Elle en a fait confectionner sept exemplaires. Ce qui a partiellement grevé son budget, déjà assez limité, mais cet accessoire est indispensable, il faut que la tenue soit parfaite au point d'être reconnaissable immédiatement. Elle incarne un personnage de fiction, la réalité doit correspondre en tous points. Il faut aussi qu'elle fasse très attention à son hygiène de vie. Du sport quotidiennement, des plats toujours diététiques. Elle ne peut pas se permettre de prendre un seul gramme, ce qui anéantirait l'incarnation de son personnage. C'est beaucoup plus simple d'être une fiction, on ne risque pas de prendre du ventre ou des hanches. Dans la réalité c'est une attention de chaque instant qu'il faut porter à soi-même. Puis elle scrute ses cheveux. Ils sont aussi assez compliqués à gérer. Les siens ont tendance à friser alors que pour ressembler au personnage du manga, il faut des cheveux parfaitement lisses. Ce qui nécessite d'y passer parfois plus d'une heure pour atteindre le résultat escompté. Mais cela en vaut la peine et, une fois de plus, c'est totalement indispensable. Satisfaite, elle attrape son sac et sort de son appartement.


Neuf heures du matin, David Desroches est place de la Concorde. Tout l'agresse : le bruit des voitures et les coups de klaxon intempestifs, les vélos qui viennent de tous les côtés et ces cyclistes qui se croient seuls au monde, les trottinettes et autres inventions motorisées qui manquent d'écraser les piétons, la foule et le sentiment presque palpable que chacun déteste son prochain. David ne reconnaît plus le monde qu'il a quitté il y a cinq ans. Il arpente les rues, étonné par la prolifération des restaurants véganes, des magasins éphémères, des pâtisseries qui vendent un croissant à dix euros. Qu'est-ce qui a pu arriver à cette ville pour générer de tels changements en si peu de temps ? Il n'a pas vraiment le loisir de tout observer, il a plusieurs missions à remplir avant la fin de la journée. Il se dirige vers un commerce qui ne risque pas de fermer boutique ou de changer de nom : la succursale de sa banque !
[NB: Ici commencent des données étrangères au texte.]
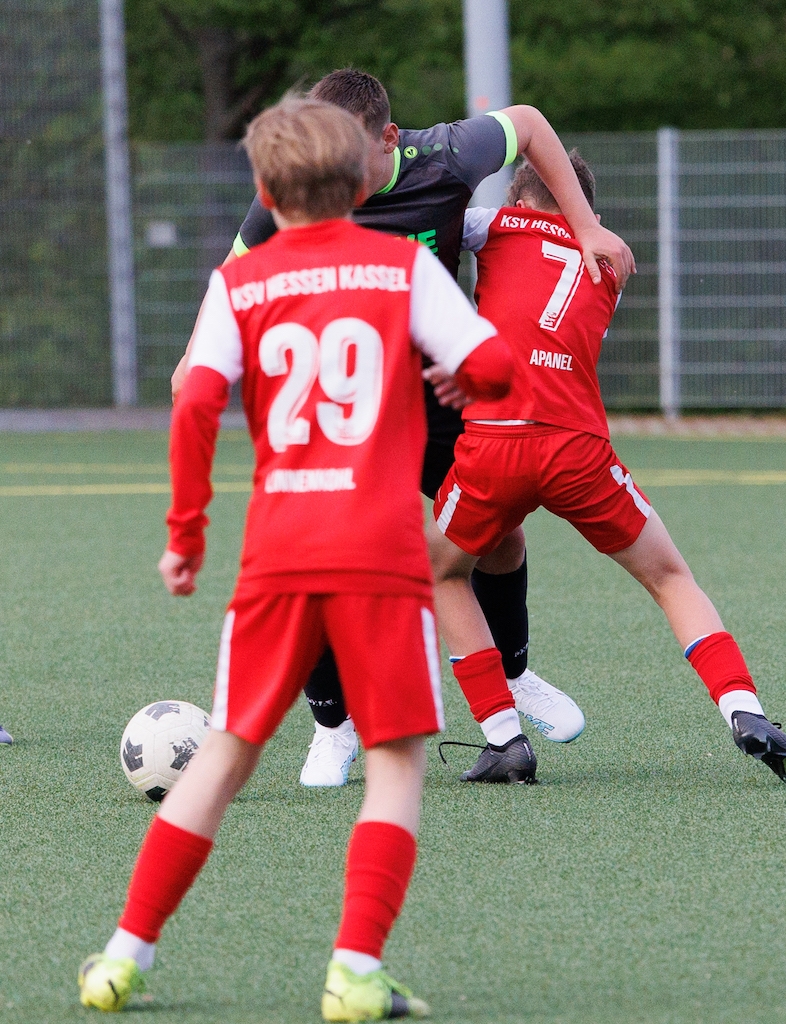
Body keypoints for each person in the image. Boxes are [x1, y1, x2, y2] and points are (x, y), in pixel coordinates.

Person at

– Veuillez reculer, monsieur.

Le vigile doit certainement le prendre pour un sans domicile fixe. Il est vrai qu'il n'a pas pu se changer. Il entame sa réapparition dans le monde civilisé en ne portant que ce qui s'apparente à des haillons. Le problème est que, s'il veut pouvoir s'habiller correctement, il lui faut de l'argent. Et pour avoir de l'argent, il faut qu'il soit bien habillé.

– J'ai un compte ici.

– Papiers d'identité.

David garde son calme. Même si, il le sait, le vigile n'a pas le droit de lui demander ses pièces d'identité — il n'est pas un policier assermenté — il faut en passer par là, coopérer. Ce n'est pas à la riche dame avec son caniche dans les bras qu'on refuse l'accès, évidemment, elle on ne lui demande pas ses papiers. Pourtant elle pourrait porter un déguisement, cacher une arme dans son sac à main et avoir pour projet de braquer la banque. David sourit en imaginant cette mamie terrorisant soudain tout le monde avant de repartir avec le magot, en courant, tirant la laisse de son caniche récalcitrant qui aurait de la peine à suivre le rythme. Au moins, ce petit scénario lui permet de patienter jusqu'au retour du vigile qui a fait contrôler sa pièce d'identité à l'accueil.